Santelises and the other panelists encouraged education journalists to report on districts and colleges that are moving the needle on student success, and cautioned against measuring that success solely based on test scores.

‘Not All That Counts Can Be Counted’

Andy Smarick, a researcher at the R Street Institute, a free-market oriented think tank, said he used to rely heavily on test scores, but realized that tests leave out critical information, such as whether or not students are prepared to be good citizens.

“Not all that can be counted counts. Not all that counts can be counted,” said Smarick, a former president of the Maryland State Board of Education.

Rucker Johnson, a professor of public policy at the University of California, Berkeley, said it’s important to recognize the ways segregation can influence student outcomes.

“We have to recognize that Baltimore, for example, is a place that is highly segregated, and it’s one of the reasons it has one of the lowest economic mobility rates. Segregation is not just isolating of people. It’s actually hoarding of opportunity,” like smaller class sizes and access to college-prep classes, Johnson said.

Santelises said one good way to measure student success is to compare it to real-life outcomes, as the Boston Globe did with its Valedictorians Project. The newspaper found that nearly half of the city’s valedictorians made less than $50,000 a year a decade after high school.

Removing Barriers

After comparing Baltimore’s educational outcomes to historical redlining maps, Baltimore City Public Schools made a systematic effort to place new gifted programs in minority neighborhoods. They were previously concentrated in whiter and wealthier areas, Santelises said.

“And lo and behold, what did we find? That we have (gifted) kids in every neighborhood,” she said.

Santelises said her strategy to help students succeed is to set high standards and then give students and teachers the support they need to meet those standards.

For colleges, it’s important to look at how many students are earning degrees, said Donna Linderman, an associate vice chancellor for academic affairs at the City University of New York.

Linderman said during the panel that CUNY started asking itself that question 12 years ago, after it realized half of its community college students dropped out by their second year.

“We started looking at what we were doing to help students navigate (college) and started looking at ways to remove barriers” such as financial concerns and lack of familiarity with college expectations, Linderman said.

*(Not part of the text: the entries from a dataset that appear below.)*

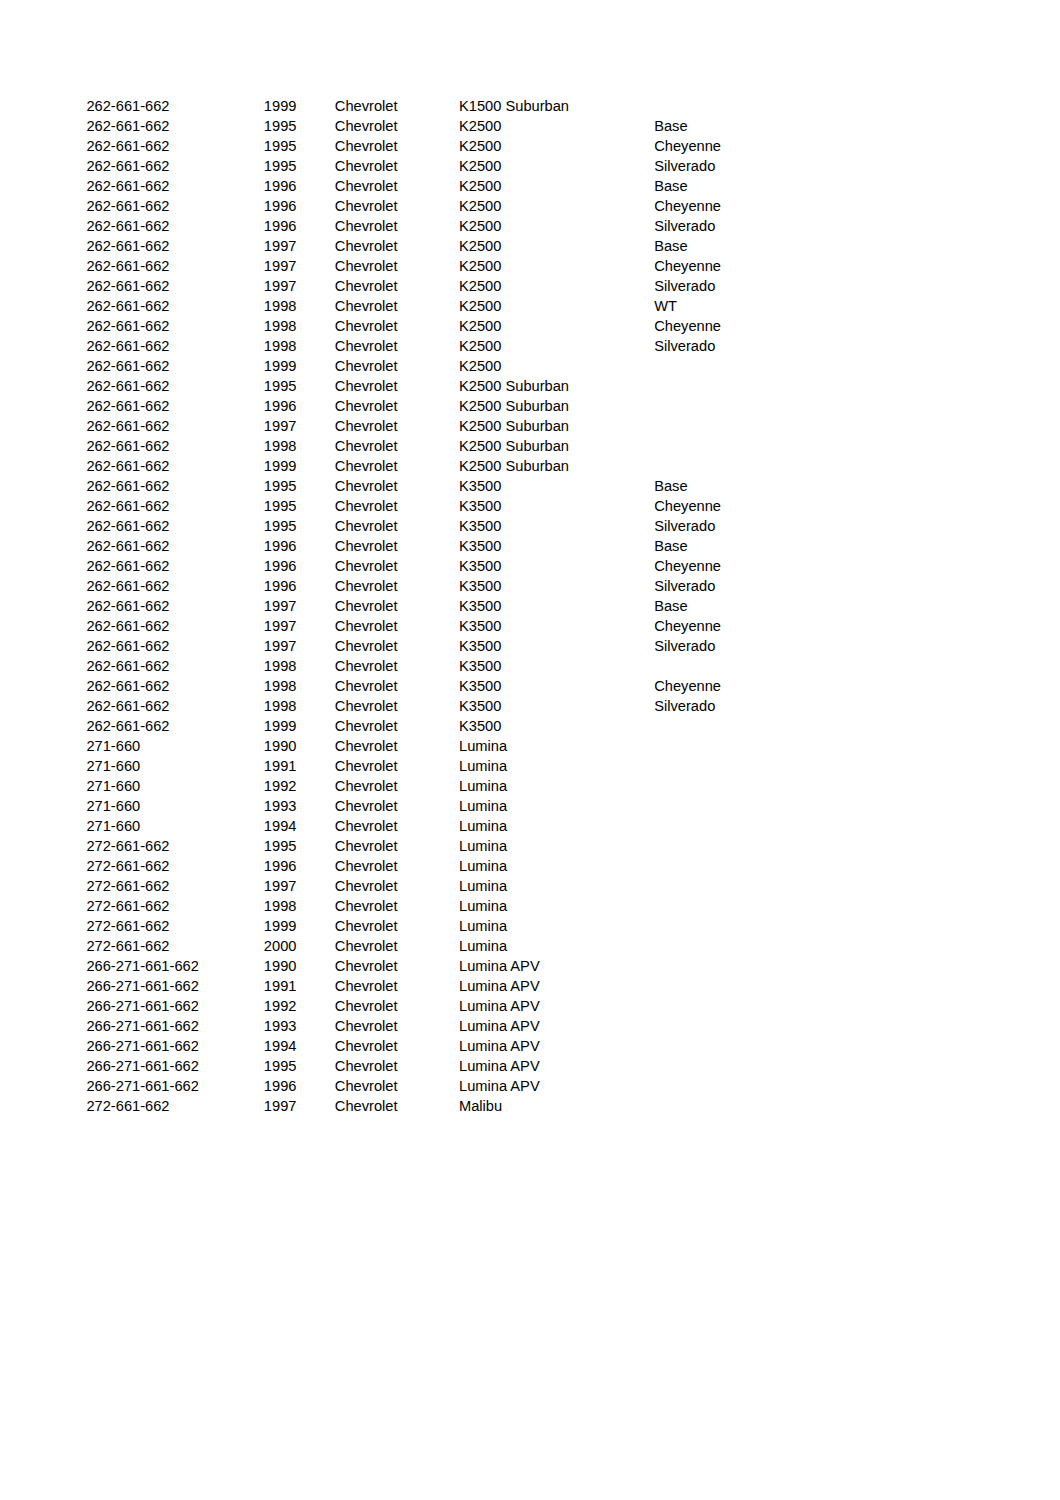| 262-661-662 | 1999 | Chevrolet | K1500 Suburban | |
| 262-661-662 | 1995 | Chevrolet | K2500 | Base |
| 262-661-662 | 1995 | Chevrolet | K2500 | Cheyenne |
| 262-661-662 | 1995 | Chevrolet | K2500 | Silverado |
| 262-661-662 | 1996 | Chevrolet | K2500 | Base |
| 262-661-662 | 1996 | Chevrolet | K2500 | Cheyenne |
| 262-661-662 | 1996 | Chevrolet | K2500 | Silverado |
| 262-661-662 | 1997 | Chevrolet | K2500 | Base |
| 262-661-662 | 1997 | Chevrolet | K2500 | Cheyenne |
| 262-661-662 | 1997 | Chevrolet | K2500 | Silverado |
| 262-661-662 | 1998 | Chevrolet | K2500 | WT |
| 262-661-662 | 1998 | Chevrolet | K2500 | Cheyenne |
| 262-661-662 | 1998 | Chevrolet | K2500 | Silverado |
| 262-661-662 | 1999 | Chevrolet | K2500 | |
| 262-661-662 | 1995 | Chevrolet | K2500 Suburban | |
| 262-661-662 | 1996 | Chevrolet | K2500 Suburban | |
| 262-661-662 | 1997 | Chevrolet | K2500 Suburban | |
| 262-661-662 | 1998 | Chevrolet | K2500 Suburban | |
| 262-661-662 | 1999 | Chevrolet | K2500 Suburban | |
| 262-661-662 | 1995 | Chevrolet | K3500 | Base |
| 262-661-662 | 1995 | Chevrolet | K3500 | Cheyenne |
| 262-661-662 | 1995 | Chevrolet | K3500 | Silverado |
| 262-661-662 | 1996 | Chevrolet | K3500 | Base |
| 262-661-662 | 1996 | Chevrolet | K3500 | Cheyenne |
| 262-661-662 | 1996 | Chevrolet | K3500 | Silverado |
| 262-661-662 | 1997 | Chevrolet | K3500 | Base |
| 262-661-662 | 1997 | Chevrolet | K3500 | Cheyenne |
| 262-661-662 | 1997 | Chevrolet | K3500 | Silverado |
| 262-661-662 | 1998 | Chevrolet | K3500 | |
| 262-661-662 | 1998 | Chevrolet | K3500 | Cheyenne |
| 262-661-662 | 1998 | Chevrolet | K3500 | Silverado |
| 262-661-662 | 1999 | Chevrolet | K3500 | |
| 271-660 | 1990 | Chevrolet | Lumina | |
| 271-660 | 1991 | Chevrolet | Lumina | |
| 271-660 | 1992 | Chevrolet | Lumina | |
| 271-660 | 1993 | Chevrolet | Lumina | |
| 271-660 | 1994 | Chevrolet | Lumina | |
| 272-661-662 | 1995 | Chevrolet | Lumina | |
| 272-661-662 | 1996 | Chevrolet | Lumina | |
| 272-661-662 | 1997 | Chevrolet | Lumina | |
| 272-661-662 | 1998 | Chevrolet | Lumina | |
| 272-661-662 | 1999 | Chevrolet | Lumina | |
| 272-661-662 | 2000 | Chevrolet | Lumina | |
| 266-271-661-662 | 1990 | Chevrolet | Lumina APV | |
| 266-271-661-662 | 1991 | Chevrolet | Lumina APV | |
| 266-271-661-662 | 1992 | Chevrolet | Lumina APV | |
| 266-271-661-662 | 1993 | Chevrolet | Lumina APV | |
| 266-271-661-662 | 1994 | Chevrolet | Lumina APV | |
| 266-271-661-662 | 1995 | Chevrolet | Lumina APV | |
| 266-271-661-662 | 1996 | Chevrolet | Lumina APV | |
| 272-661-662 | 1997 | Chevrolet | Malibu | |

CUNY’s Accelerated Study in Associate Programs (ASAP) is considered a model for its structural supports for struggling students.

From a wider policy standpoint, Johnson said that despite recent “amnesia,” research shows that desegregation, school funding reform and access to early childhood education have a huge impact on student success.

‘Children of the Dream’

“The synergies between them created landmark graduation rates,” Johnson said. A new book authored by Johnson notes that black students who attended racially integrated public schools had significantly higher educational attainment, including greater college attendance and completion rates. “And yet, when you go to our classrooms today, even though our kids are more diverse, the classrooms are as segregated as before Brown (v. Board of Education).”

Johnson’s new book, “Children of the Dream: Why School Integration Works,” looks at the generational impact of school integration in the 1970s and 1980s.

Smarick, who co-edited a book about rural education called “No Longer Forgotten,” said geographic location also influences what kind of access students have to opportunity.

Smarick said rural areas are similar to urban areas in experiencing higher concentrations of poverty, but there’s also “a view that outsiders want to come in and take over.”

Rural students are more likely to graduate from high school, but less likely to go to college than students from urban areas.

“In a rural community it’s not an idle worry that if everyone goes off to college, they won’t come back and the community will die,” Smarick said.